A luminescent metal–ligand complex, [Ru(bpy) 2(dppz)] 2+, (where dppz is dipyrido[3,2-a:2′,3′-c] phenazine), was used as a photoluminescence probe for investigating submicrosecond lipid dynamics in a dipalmitoyl- l- α-phosphotidylglycerol (DPPG) model bilayer system. The luminescence of [Ru(bpy) 2(dppz)] 2+ in buffer is completely quenched but becomes luminescent when intercalated into DPPG vesicles. The experimental results show that the emission intensity of [Ru(bpy) 2(dppz)] 2+ intercalated into DPPG vesicles increases dramatically as temperature is increased towards the lipid phase transition temperature. This effect is abolished in bilayers containing a high concentration (>30 mol%) of cholesterol, suggesting this probe is sensitive to the membrane composition. Frequency-domain emission intensity decays, measured as a function of increasing temperature towards the lipid phase transition temperature (2 to 57°C), display two major lifetime components. The short lifetime disappears at temperatures well above the phase transition temperature.

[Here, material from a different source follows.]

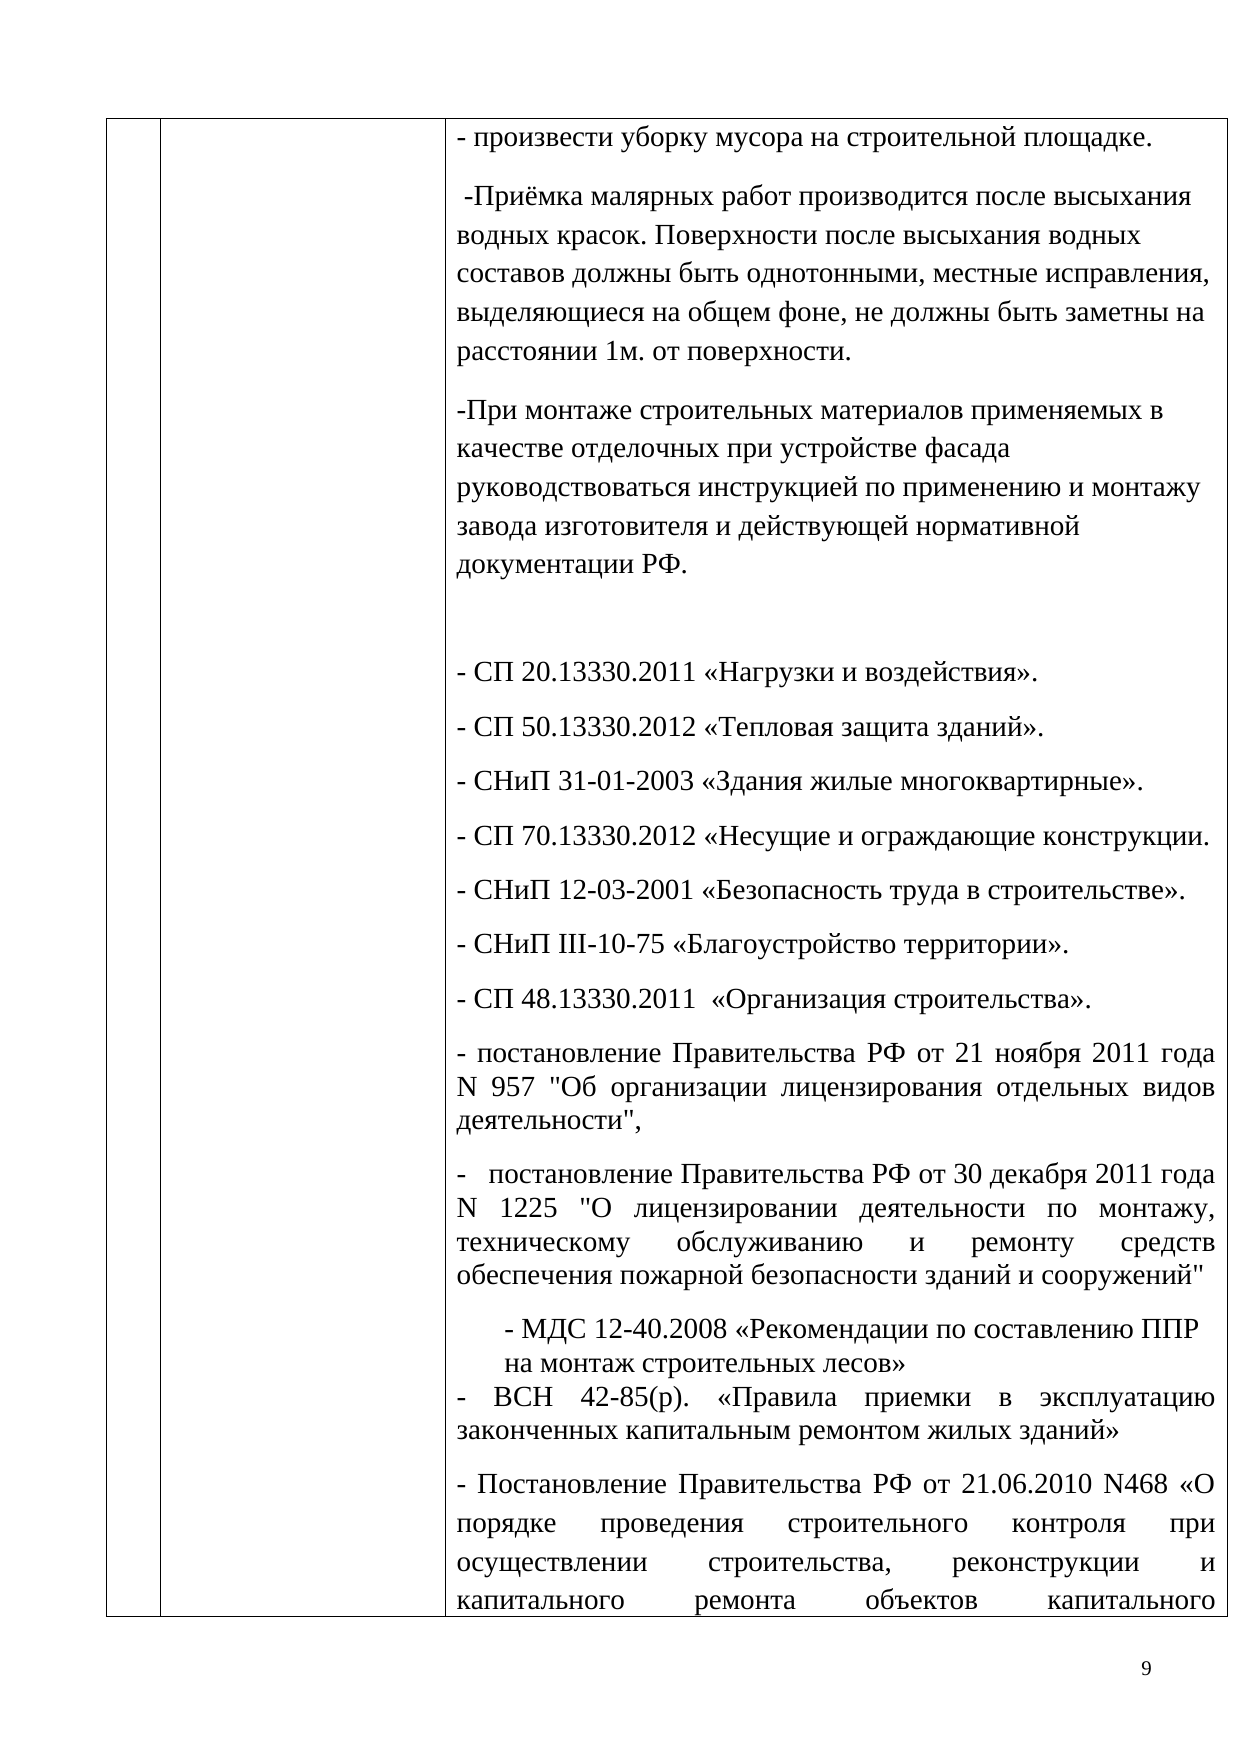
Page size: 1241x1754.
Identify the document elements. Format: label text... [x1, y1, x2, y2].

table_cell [161, 119, 445, 1616]
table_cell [446, 119, 1227, 1616]
table_cell 8 [107, 119, 160, 1616]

A comparison of oxygen quenching with iodide quenching suggests the heterogeneity of probe location at temperatures well below the lipid phase transition temperature and the homogeneity of probe location at temperatures well above the lipid phase transition temperature. [Ru(bpy) 2(dppz)] 2+ displays polarized emission, enabling the study of membrane dynamics. The long decay time displayed by this probe allows measurement of the overall rotational correlation time of lipid vesicles on the microsecond time-scale. Because of the long lifetime, polarized emission, and background free nature of the photoluminescence measurements, [Ru(bpy) 2(dppz)] 2+ has numerous applications in the biophysical studies of membranes.